The former Sacred Heart Catholic Church at 26-28 Eliot St. in South Natick has been shuttered since 2004, its closure a result of declining church attendance; the need for the Archdiocese of Boston to raise money to settle lawsuits from the clergy sexual abuse scandal; and the dwindling number of priests.

Now we hear that the 150-year old building, on the market for $450k, may get new life as a circus school. It seems the sanctuary with its soaring heights just might be the perfect space to train aspiring young trapeze artists on how to fly through the air with the greatest of ease.
Seeing the lights on in the church this past week, which illuminated the stained-glass windows, indicated possible new life.
Over the years, this building just across the town line from Wellesley has come close to achieving a resurrection. In 2015, the Natick Planning Board granted a permit for a buyer to build five condo units in the church. Although that didn’t come to pass, the rectory across the street was beautifully renovated into two units. But the 62,000 square-foot church has remained empty for the past 16 years.
That the decommissioned Sacred Heart church may be born again after having served the spiritual needs of parishioners for 114 years is good news for many.
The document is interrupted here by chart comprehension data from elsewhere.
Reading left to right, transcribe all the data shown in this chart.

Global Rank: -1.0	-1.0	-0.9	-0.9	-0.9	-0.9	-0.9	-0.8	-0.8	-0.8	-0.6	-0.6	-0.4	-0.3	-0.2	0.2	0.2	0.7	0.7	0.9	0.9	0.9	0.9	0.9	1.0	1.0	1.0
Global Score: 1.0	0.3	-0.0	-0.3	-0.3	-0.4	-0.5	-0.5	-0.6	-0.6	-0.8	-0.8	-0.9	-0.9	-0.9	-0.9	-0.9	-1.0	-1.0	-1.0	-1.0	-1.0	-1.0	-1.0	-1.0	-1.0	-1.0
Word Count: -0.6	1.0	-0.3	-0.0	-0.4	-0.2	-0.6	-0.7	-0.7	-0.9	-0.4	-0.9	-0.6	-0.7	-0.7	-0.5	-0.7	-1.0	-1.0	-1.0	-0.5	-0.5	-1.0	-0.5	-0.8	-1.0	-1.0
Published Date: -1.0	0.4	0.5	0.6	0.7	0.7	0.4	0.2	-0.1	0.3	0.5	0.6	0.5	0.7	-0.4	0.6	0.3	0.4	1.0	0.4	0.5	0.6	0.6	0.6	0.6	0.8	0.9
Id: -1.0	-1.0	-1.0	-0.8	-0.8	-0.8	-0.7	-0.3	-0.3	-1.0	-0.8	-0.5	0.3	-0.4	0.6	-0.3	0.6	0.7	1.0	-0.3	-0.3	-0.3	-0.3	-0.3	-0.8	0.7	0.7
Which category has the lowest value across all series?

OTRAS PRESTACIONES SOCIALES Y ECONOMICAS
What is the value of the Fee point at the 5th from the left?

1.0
We’re neighbors of the church, and it breaks our heart every time we walk by and see the general disrepair of what was once a beautiful building. As my husband said when the religious statues in front of the church and the rectory across the street were removed in 2012, “You know the neighborhood is going downhill when Jesus and Mary move out.”

Abutter Christine Schell isn’t certain the idea will sail through, however, noting, “That property isn’t covered for a commercial entity. The space is zoned for housing units. So there’s a zoning issue.”
Neighbor Marco Kaltofen concurs. He says, “This building is currently zoned residential and the Natick Planning Board has given careful consideration to multiple plans that recognize the residential character of our neighborhood. Any new use would need to have appropriate limits on noise. density, parking, intrusive lighting; of course, it would also need to be lawful. I imagine that everyone wants a use that allows people to maintain the peaceful and tranquil use of their homes.”
Sacred Heart is just down the street from Elm Bank Reservation, where the Circus Smikus, the traveling youth circus, used to perform during the summer not long ago.
Other former churches have undergone similar conversions. In Pennsylvania, the Philadelphia School of Circus Arts in 2017 renovated one of that area’s long-closed Catholic churches and started welcoming trapeze artists, jugglers, contortionists, and other practitioners of circus arts.